Inconnu des services de police

En l’état actuel de l’enquête, ce dernier semble avoir le profil de ces terroristes «endogènes» qui frappent la France depuis des années. De nationalité tunisienne et âgée de 36 ans, l’homme a surveillé le commissariat et guetté sa victime avant de passer à l’acte. Ce chauffeur-livreur de profession habitait depuis peu à Rambouillet après avoir résidé à Thiais dans le Val-de-Marne, où son ancien logeur a été placé en garde à vue. Son père qui vit en France a été placé en garde à vue, de même qu’une troisième personne de son entourage. Des perquisitions ont été réalisées par la PJ avec l’appui du Raid. Selon une source proche de l’enquête s’exprimant vendredi après-midi, l’homme était inconnu des services de police et de renseignement. Entré en France comme clandestin, il avait été régularisé en 2019 et était en possession d’une carte de séjour temporaire.

À noter que, au vu de la législation actuelle, un travailleur étranger en situation irrégulière peut obtenir, par l’admission exceptionnelle au séjour, une carte de séjour salarié ou travailleur temporaire à la condition qu’il remplisse des conditions d’ancienneté de séjour et de travail en France. Par ailleurs, la personne concernée doit pouvoir «parler le français, au moins de façon élémentaire» et «ne pas représenter une menace pour l’ordre public, ni vivre en situation de polygamie». Dans ces conditions, le statut de l’assassin de Rambouillet est d’ores et déjà au cœur d’une vive polémique politique (cf. ci-dessous). Mais l’attentat vient en outre de nouveau endeuiller un département déjà frappé par le terrorisme. Le 13 juin 2016, Jean-Baptiste Salvaing et Jessica Schneider étaient assassinés à coups de couteau à leur domicile, la jeune femme étant tuée sous les yeux de leur fils de 3 ans. Le profil du terroriste, si on le compare avec celui de vendredi, illustre toutefois l’évolution des attaques de plus en plus perpétrées par des individus «inspirés» par la propagande de l’État islamiste et n’appartenant pas forcément à des structures organisées. Le tueur de Magnanville était, lui, bien connu pour son engagement dans la mouvance djihadiste et avait des liens étroits avec des extrémistes. Enfin, il avait, dans une vidéo, revendiqué son acte au nom de l’État islamique.

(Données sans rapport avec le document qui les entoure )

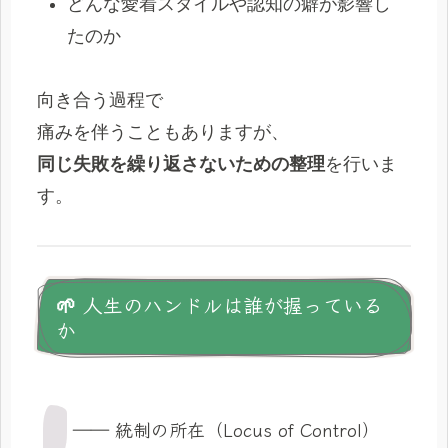
どんな愛着スタイルや認知の癖が影響し
たのか
向き合う過程で
痛みを伴うこともありますが、
同じ失敗を繰り返さないための整理
を行いま
す。
🌱 人生のハンドルは誰が握っている
か
―― 統制の所在（Locus of Control）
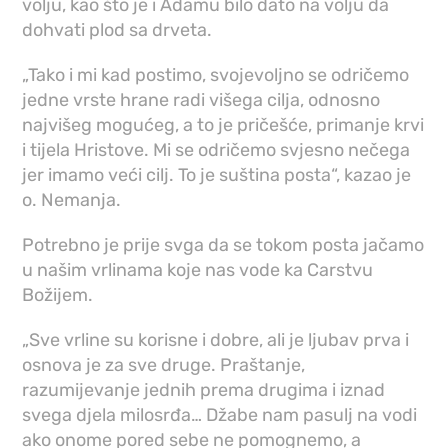
volju, kao što je i Adamu bilo dato na volju da
dohvati plod sa drveta.
„Tako i mi kad postimo, svojevoljno se odričemo
jedne vrste hrane radi višega cilja, odnosno
najvišeg mogućeg, a to je pričešće, primanje krvi
i tijela Hristove. Mi se odričemo svjesno nečega
jer imamo veći cilj. To je suština posta“, kazao je
o. Nemanja.
Potrebno je prije svga da se tokom posta jačamo
u našim vrlinama koje nas vode ka Carstvu
Božijem.
„Sve vrline su korisne i dobre, ali je ljubav prva i
osnova je za sve druge. Praštanje,
razumijevanje jednih prema drugima i iznad
svega djela milosrđa… Džabe nam pasulj na vodi
ako onome pored sebe ne pomognemo, a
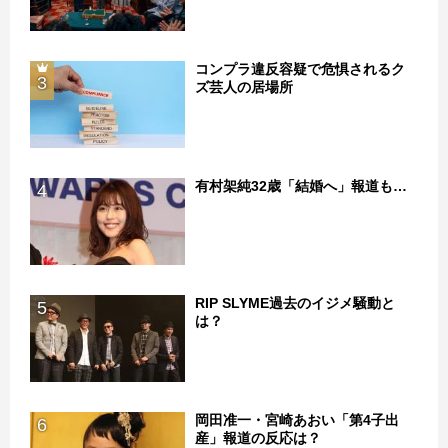
コンプラ違反容疑で危惧されるク
3
ズ芸人の居場所
有村架純32歳「結婚へ」報道も…
4
RIP SLYME過去のイジメ騒動と
5
は？
岡田准一・宮崎あおい「第4子出
6
産」報道の反応は？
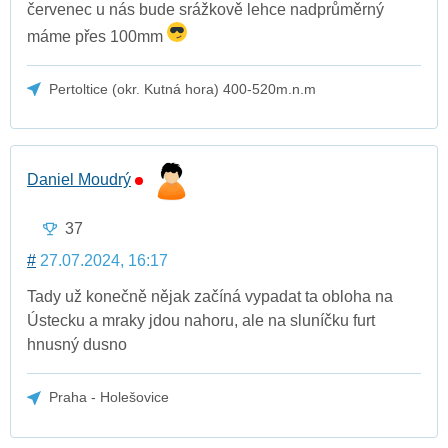
červenec u nás bude srážkově lehce nadprůměrný
máme přes 100mm
Pertoltice (okr. Kutná hora) 400-520m.n.m
Daniel Moudrý
37
#
27.07.2024, 16:17
Tady už konečně nějak začíná vypadat ta obloha na
Ústecku a mraky jdou nahoru, ale na sluníčku furt
hnusný dusno
Praha - Holešovice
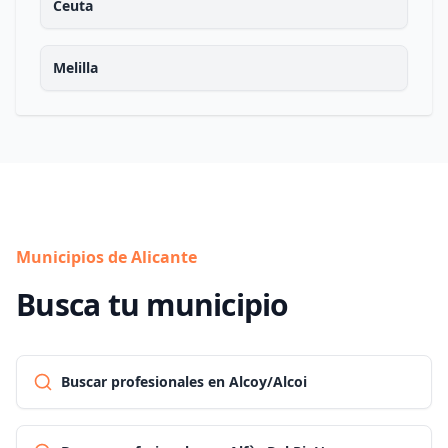
Ceuta
Melilla
Municipios de Alicante
Busca tu municipio
Buscar profesionales en Alcoy/Alcoi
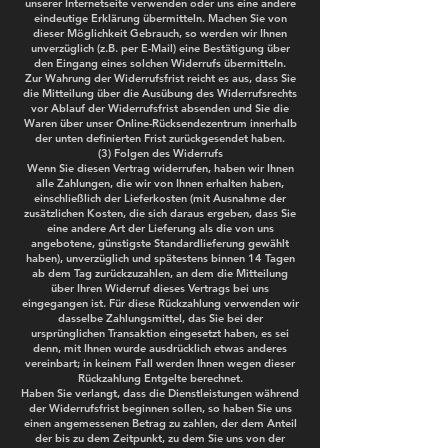
unserer Internetseite verwenden oder uns eine andere
eindeutige Erklärung übermitteln. Machen Sie von
dieser Möglichkeit Gebrauch, so werden wir Ihnen
unverzüglich (z.B. per E-Mail) eine Bestätigung über
den Eingang eines solchen Widerrufs übermitteln.
Zur Wahrung der Widerrufsfrist reicht es aus, dass Sie
die Mitteilung über die Ausübung des Widerrufsrechts
vor Ablauf der Widerrufsfrist absenden und Sie die
Waren über unser Online-Rücksendezentrum innerhalb
der unten definierten Frist zurückgesendet haben.
(3) Folgen des Widerrufs
Wenn Sie diesen Vertrag widerrufen, haben wir Ihnen
alle Zahlungen, die wir von Ihnen erhalten haben,
einschließlich der Lieferkosten (mit Ausnahme der
zusätzlichen Kosten, die sich daraus ergeben, dass Sie
eine andere Art der Lieferung als die von uns
angebotene, günstigste Standardlieferung gewählt
haben), unverzüglich und spätestens binnen 14 Tagen
ab dem Tag zurückzuzahlen, an dem die Mitteilung
über Ihren Widerruf dieses Vertrags bei uns
eingegangen ist. Für diese Rückzahlung verwenden wir
dasselbe Zahlungsmittel, das Sie bei der
ursprünglichen Transaktion eingesetzt haben, es sei
denn, mit Ihnen wurde ausdrücklich etwas anderes
vereinbart; in keinem Fall werden Ihnen wegen dieser
Rückzahlung Entgelte berechnet.
Haben Sie verlangt, dass die Dienstleistungen während
der Widerrufsfrist beginnen sollen, so haben Sie uns
einen angemessenen Betrag zu zahlen, der dem Anteil
der bis zu dem Zeitpunkt, zu dem Sie uns von der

En l’état de l’enquête, le profil du terroriste de Rambouillet rappelle plutôt celui de l’assaillant de Samuel Paty, décapité dans ce même département, à Conflans-Sainte-Honorine, le 16 octobre 2020. Dans ce dernier cas, l’enquête a démontré que le terroriste était très actif sur les réseaux sociaux et que ses proches avaient repéré sa radicalisation sans alerter les autorités. Dans le cas de Rambouillet, les enquêteurs sont de même en train d’analyser tous les supports numériques de l’assassin (téléphones, ordinateurs…). Le terroriste aurait visionné des vidéos de djihadistes et une «prière islamique» de revendication avant de passer à l’action. Une analyse qui permettra notamment de savoir si l’homme a agi seul. Afin de parer à tout risque d’attaque «d’imitation», le ministère de l’Intérieur a annoncé vendredi que la sécurité était renforcée devant les commissariats et les gendarmeries nationales. Une décision classique en la matière, mais qui a aussi soulevé une polémique. Et ne suffira pas à répondre à la détresse et à la colère des policiers. Notamment dans les Yvelines où, au-delà du terrorisme, ils dénoncent une situation explosive. En fin de semaine, le syndicat Unité SGP Police 78, rappelait ainsi que, du 14 au 21 avril 2021, 48 faits de violences urbaines avaient été recensés dans douze communes différentes, dont 34 attaques de policiers aux mortiers d’artifice ou projectiles.